::: SELECTED EXCERPT

Palestinians mourned Saturday the death of Hezbollah chief Hassan Nasrallah in an Israeli strike, hailing the slain militant leader as a "rare" figure who backed his fierce rhetoric with determination to fight Israel.

Gaza City resident Khalil Youssef, 45, said that "the martyrdom" of Nasrallah, a powerful ally of the Palestinian armed group Hamas, was "a great loss for us as Palestinians".

The Lebanese Iran-backed Hezbollah movement confirmed Saturday the death of Nasrallah, its leader for more than three decades, sending shockwaves across the region including in the Hamas-ruled Gaza Strip, where Palestinians have endured nearly a year of a relentless Israeli military campaign since the October 7 attack.

"He was a rare man who stood against the (Israeli) occupation and supported us," said Youssef.

"He never wavered in his resistance" to Israel, he added.

Hezbollah began firing rockets at Israel from Lebanon a day after the Hamas attack on southern Israel that triggered the ongoing war.

The near-daily cross-border clashes dramatically escalated this month, with intense Israeli bombings in Lebanon and retaliatory attacks by Hezbollah fighters. On Friday, a major Israeli air raid on Beirut killed Nasrallah.

"Gaza lost a rare resistance leader," said another Gaza City resident, 32-year-old Ali Tafesh.

"Nasrallah has been with us since the founding of Hezbollah, and especially since the beginning of the war on Gaza" in October, said Tafesh.

"He was the first to support Gaza and to fire rockets at the occupation in solidarity with Gaza."

Nearly a year of Israeli bombardment and fighting in the besieged territory's biggest city, where Tafesh lives, have caused widespread destruction and displaced many thousands of Palestinians.

But "the resistance will not stop until the victory of the Palestinians is achieved", said Tafesh.

::::::
::: INFORMATION

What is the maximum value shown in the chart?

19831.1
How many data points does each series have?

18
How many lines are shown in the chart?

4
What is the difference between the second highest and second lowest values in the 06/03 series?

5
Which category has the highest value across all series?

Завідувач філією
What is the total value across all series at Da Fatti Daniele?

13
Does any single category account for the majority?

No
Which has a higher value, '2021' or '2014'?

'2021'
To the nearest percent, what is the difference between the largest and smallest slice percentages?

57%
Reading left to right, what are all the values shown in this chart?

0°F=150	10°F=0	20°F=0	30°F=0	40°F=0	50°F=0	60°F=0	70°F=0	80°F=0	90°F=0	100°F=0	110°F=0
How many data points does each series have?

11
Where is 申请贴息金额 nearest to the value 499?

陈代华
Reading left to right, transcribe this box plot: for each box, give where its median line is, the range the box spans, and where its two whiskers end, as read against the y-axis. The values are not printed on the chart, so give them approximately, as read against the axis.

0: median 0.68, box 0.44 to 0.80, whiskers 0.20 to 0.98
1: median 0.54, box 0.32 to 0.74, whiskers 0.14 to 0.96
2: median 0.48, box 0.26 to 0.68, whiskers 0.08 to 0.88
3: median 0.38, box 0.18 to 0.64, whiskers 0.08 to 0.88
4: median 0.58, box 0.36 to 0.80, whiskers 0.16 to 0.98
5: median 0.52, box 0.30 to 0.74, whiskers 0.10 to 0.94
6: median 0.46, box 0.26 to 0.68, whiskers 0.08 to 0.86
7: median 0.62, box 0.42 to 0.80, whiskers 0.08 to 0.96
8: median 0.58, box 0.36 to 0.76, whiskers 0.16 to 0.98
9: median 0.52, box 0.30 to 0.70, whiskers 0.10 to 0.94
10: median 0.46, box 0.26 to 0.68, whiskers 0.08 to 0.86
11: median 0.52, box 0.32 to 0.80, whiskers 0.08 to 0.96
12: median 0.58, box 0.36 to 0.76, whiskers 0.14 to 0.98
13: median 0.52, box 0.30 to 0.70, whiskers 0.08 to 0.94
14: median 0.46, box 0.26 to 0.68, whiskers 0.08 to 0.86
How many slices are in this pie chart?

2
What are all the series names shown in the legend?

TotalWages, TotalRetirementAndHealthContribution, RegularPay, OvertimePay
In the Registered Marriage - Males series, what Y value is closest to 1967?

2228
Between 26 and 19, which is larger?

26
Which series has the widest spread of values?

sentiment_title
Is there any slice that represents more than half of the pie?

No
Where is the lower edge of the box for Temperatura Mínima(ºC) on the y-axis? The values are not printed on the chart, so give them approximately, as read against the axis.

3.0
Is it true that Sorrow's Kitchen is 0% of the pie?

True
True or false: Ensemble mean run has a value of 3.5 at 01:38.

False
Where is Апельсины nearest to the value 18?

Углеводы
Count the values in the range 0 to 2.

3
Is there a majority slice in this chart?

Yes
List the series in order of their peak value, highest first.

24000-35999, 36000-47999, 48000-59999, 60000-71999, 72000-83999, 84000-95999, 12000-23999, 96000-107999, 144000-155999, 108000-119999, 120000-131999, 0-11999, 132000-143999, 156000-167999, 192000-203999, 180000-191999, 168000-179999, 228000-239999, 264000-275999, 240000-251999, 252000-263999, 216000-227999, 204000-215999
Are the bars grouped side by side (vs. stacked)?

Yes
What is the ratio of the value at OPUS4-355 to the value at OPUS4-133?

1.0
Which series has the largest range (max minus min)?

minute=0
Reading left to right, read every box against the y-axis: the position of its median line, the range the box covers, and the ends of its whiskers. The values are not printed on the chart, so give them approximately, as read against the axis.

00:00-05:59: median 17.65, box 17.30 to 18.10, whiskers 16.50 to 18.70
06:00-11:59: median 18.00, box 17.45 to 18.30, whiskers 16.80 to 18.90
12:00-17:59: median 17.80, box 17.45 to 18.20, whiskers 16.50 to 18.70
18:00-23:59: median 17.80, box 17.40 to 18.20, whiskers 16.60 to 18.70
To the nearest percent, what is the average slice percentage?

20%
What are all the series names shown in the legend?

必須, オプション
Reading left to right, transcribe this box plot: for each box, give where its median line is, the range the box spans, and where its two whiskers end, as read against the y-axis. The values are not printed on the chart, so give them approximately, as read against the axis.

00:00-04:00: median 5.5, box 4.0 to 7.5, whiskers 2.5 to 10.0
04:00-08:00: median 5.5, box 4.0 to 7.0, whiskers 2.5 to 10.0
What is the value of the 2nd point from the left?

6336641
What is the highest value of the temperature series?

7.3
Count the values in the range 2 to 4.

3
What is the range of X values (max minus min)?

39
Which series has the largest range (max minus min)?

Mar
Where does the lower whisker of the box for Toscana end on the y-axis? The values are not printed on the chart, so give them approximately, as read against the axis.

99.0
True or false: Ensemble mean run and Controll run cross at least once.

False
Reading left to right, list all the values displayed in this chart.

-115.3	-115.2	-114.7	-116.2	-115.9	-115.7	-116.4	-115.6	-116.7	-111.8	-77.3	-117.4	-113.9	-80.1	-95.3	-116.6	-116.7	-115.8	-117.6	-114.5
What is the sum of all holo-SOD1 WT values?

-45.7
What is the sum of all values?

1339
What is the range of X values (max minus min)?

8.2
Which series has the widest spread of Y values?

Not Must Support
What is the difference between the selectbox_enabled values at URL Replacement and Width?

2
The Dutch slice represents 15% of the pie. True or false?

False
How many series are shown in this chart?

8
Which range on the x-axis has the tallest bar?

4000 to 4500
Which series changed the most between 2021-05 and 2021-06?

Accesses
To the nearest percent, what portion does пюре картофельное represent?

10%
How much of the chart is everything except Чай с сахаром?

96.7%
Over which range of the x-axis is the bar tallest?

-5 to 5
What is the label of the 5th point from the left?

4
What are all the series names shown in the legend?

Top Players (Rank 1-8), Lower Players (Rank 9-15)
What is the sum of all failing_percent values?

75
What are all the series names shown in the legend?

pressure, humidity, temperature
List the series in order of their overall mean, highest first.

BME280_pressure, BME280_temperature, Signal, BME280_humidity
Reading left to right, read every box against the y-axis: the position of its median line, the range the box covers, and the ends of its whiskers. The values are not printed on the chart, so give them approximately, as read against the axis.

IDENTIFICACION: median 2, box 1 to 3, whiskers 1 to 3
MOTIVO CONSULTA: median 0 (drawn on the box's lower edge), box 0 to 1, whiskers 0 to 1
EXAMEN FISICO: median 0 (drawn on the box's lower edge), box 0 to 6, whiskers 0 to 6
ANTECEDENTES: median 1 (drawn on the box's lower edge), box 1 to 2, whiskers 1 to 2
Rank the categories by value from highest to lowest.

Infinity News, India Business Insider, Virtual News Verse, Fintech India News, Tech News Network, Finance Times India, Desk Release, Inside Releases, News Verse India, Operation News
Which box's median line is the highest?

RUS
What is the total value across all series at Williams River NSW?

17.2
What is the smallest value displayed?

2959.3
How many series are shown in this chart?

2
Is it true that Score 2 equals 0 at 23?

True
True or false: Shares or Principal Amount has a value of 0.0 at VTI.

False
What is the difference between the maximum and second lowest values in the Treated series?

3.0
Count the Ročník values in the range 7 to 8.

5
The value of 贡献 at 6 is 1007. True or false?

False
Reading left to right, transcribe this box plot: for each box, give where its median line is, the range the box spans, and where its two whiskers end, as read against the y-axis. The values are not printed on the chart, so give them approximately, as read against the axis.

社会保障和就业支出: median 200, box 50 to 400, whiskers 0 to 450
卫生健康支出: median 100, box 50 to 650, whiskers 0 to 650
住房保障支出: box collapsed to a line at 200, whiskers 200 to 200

::::::

### PROBLEMS AND TASKS
[a] In the article on Nasrallah's death, how long had he led Hezbollah?
[b] Please lay out the rows as a numbered list, starting with the first row and ending with the line containing "To the nearest percent, what is the difference", both included, with blank lines left out.

### OUTPUTS FOR THE TASKS
[a] More than three decades.

[b]
1. What is the maximum value shown in the chart?
2. 19831.1
3. How many data points does each series have?
4. 18
5. How many lines are shown in the chart?
6. 4
7. What is the difference between the second highest and second lowest values in the 06/03 series?
8. 5
9. Which category has the highest value across all series?
10. Завідувач філією
11. What is the total value across all series at Da Fatti Daniele?
12. 13
13. Does any single category account for the majority?
14. No
15. Which has a higher value, '2021' or '2014'?
16. '2021'
17. To the nearest percent, what is the difference between the largest and smallest slice percentages?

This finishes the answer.